In the Category I, there are seven Basins namely Cambay, Assam Shelf, Bombay Offshore, Krishna Godavari, Cauvery, Assam Arakan Fold Belt and Rajasthan covering a total area of 9,98,325 square kms that have been under commercial production since 1958. It is the Category I Basins that today produce virtually all of India’s crude. And if the domestic production is to be increased, it is only the Category I Basins from where it would need to be optimized. However, that seems like an improbable task; the cumulative production that was 20.8 MMT in 2014-15 in the Category I Basins had sharply declined to 18.50 MMT, by nearly 7.7 per cent in 2021-22.

Like flogging a dead horse

THE reasons are obvious. Most of the onshore fields of ONGC are more than 50 years old with declining yields. The high producing Bombay Offshore fields too are 46 years old. Thus even to bring about any incremental increase in the production of these ageing fields is like flogging a dead horse.

In the Category II with a total Basinal area of 7,80,974 square kms, roughly 23 per cent, there are five Basins viz Vindhyan, Kutch, Saurashtra, Mahanadi and the Andaman Islands that have known accumulation of hydrocarbons.

The Category III with 14 Basins cover a total area of 15,86,150 square kms or 47 per cent. These are Kerala-Konkan, Bengal, Ganga, Pranhita-Godavari, Satpura-South Rewa and Damodar, Himalayan Foreland, Chhattisgarh, Narmada, Deccan, Bastar et al. Even though the Bengal onland field has recently been put on commercial production, it is not expected to add much to India’s domestic oil kitty.

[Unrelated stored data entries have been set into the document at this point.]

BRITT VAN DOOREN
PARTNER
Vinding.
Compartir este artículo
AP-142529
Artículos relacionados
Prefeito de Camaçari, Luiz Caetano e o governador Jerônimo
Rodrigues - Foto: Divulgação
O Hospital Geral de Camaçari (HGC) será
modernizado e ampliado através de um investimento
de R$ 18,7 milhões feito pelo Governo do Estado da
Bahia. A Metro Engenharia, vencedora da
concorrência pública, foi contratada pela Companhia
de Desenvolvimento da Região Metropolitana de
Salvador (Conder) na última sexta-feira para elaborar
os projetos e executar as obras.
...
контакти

Thus in desperation, ONGC Board at its meeting on 26th May firmed up its “Future Exploration Strategy” that would further explore the Indian Sedimentary Basins over the following three fiscal years 2022-2025 at a cost of Rs 31,000 crore for discovering additional ‘Fuel Reserves’. It is beyond one’s comprehension why ONGC has earmarked the enormous amount of Rs 31,000 crore on ‘further exploring the Indian Sedimentary Basins’ when it has already explored to its bone the Category I Basins. Here it needs to be pointed out that it is the only Category I Basins that have enough oil and gas reserves. The remaining Basins in Category II and III barely have any oil and gas reserves to write about.

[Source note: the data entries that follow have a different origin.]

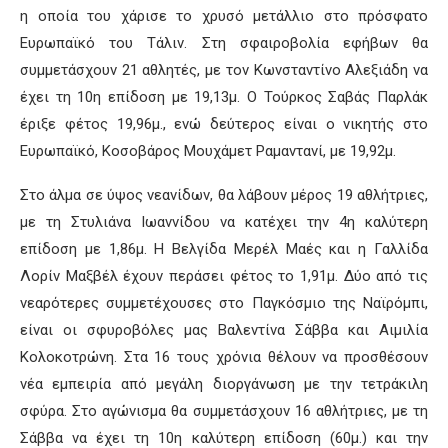
η οποία του χάρισε το χρυσό μετάλλιο στο πρόσφατο
Ευρωπαϊκό του Τάλιν. Στη σφαιροβολία εφήβων θα
συμμετάσχουν 21 αθλητές, με τον Κωνσταντίνο Αλεξιάδη να
έχει τη 10η επίδοση με 19,13μ. Ο Τούρκος Σαβάς Παρλάκ
έριξε φέτος 19,96μ., ενώ δεύτερος είναι ο νικητής στο
Ευρωπαϊκό, Κοσοβάρος Μουχάμετ Ραμαντανί, με 19,92μ.
Στο άλμα σε ύψος νεανίδων, θα λάβουν μέρος 19 αθλήτριες,
με τη Στυλιάνα Ιωαννίδου να κατέχει την 4η καλύτερη
επίδοση με 1,86μ. Η Βελγίδα Μερέλ Μαές και η Γαλλίδα
Λορίν Μαξβέλ έχουν περάσει φέτος το 1,91μ. Δύο από τις
νεαρότερες συμμετέχουσες στο Παγκόσμιο της Ναϊρόμπι,
είναι οι σφυροβόλες μας Βαλεντίνα Σάββα και Αιμιλία
Κολοκοτρώνη. Στα 16 τους χρόνια θέλουν να προσθέσουν
νέα εμπειρία από μεγάλη διοργάνωση με την τετράκιλη
σφύρα. Στο αγώνισμα θα συμμετάσχουν 16 αθλήτριες, με τη
Σάββα να έχει τη 10η καλύτερη επίδοση (60μ.) και την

What is the way out for ONGC?

WHAT is then the way out for ONGC? It is here that ONGC’s wholly-owned subsidiary ONGC Videsh Limited (OVL) needs to be further strengthened and made more aggressive in its overseas operations. Currently OVL has its footprints in 15 countries such like Brazil, Colombia, Bangladesh, Azerbaijan, Libya, Myanmar, Russia, South Sudan, Syria, Vietnam et al. It has developed strong partnership alliance with a host of International and National Oil Companies such as ExxonMobil, British Petroleum, Petrobras, Rosneft, Petro Vietnam, Petronas, Abu Dhabi National Oil Company et al.

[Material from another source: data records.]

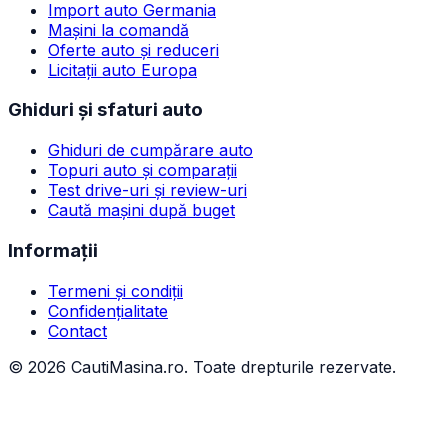
Import auto Germania
Mașini la comandă
Oferte auto și reduceri
Licitații auto Europa
Ghiduri și sfaturi auto
Ghiduri de cumpărare auto
Topuri auto și comparații
Test drive-uri și review-uri
Caută mașini după buget
Informații
Termeni și condiții
Confidențialitate
Contact
©
2026
CautiMasina.ro. Toate drepturile rezervate.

Fortuitously, ONGC Videsh has already developed oil and gas production from 14 of its Assets. In four of these Assets, hydrocarbons have been discovered, and are at various stages of development. Now under the leadership of its dynamic new managing director Rajarshi Gupta, OVL is bound to go places. Thus what ONGC now needs is to take a piggyback ride on OVL’s back and convert itself into a major international oil operator and substantially expand its presence in most of these countries.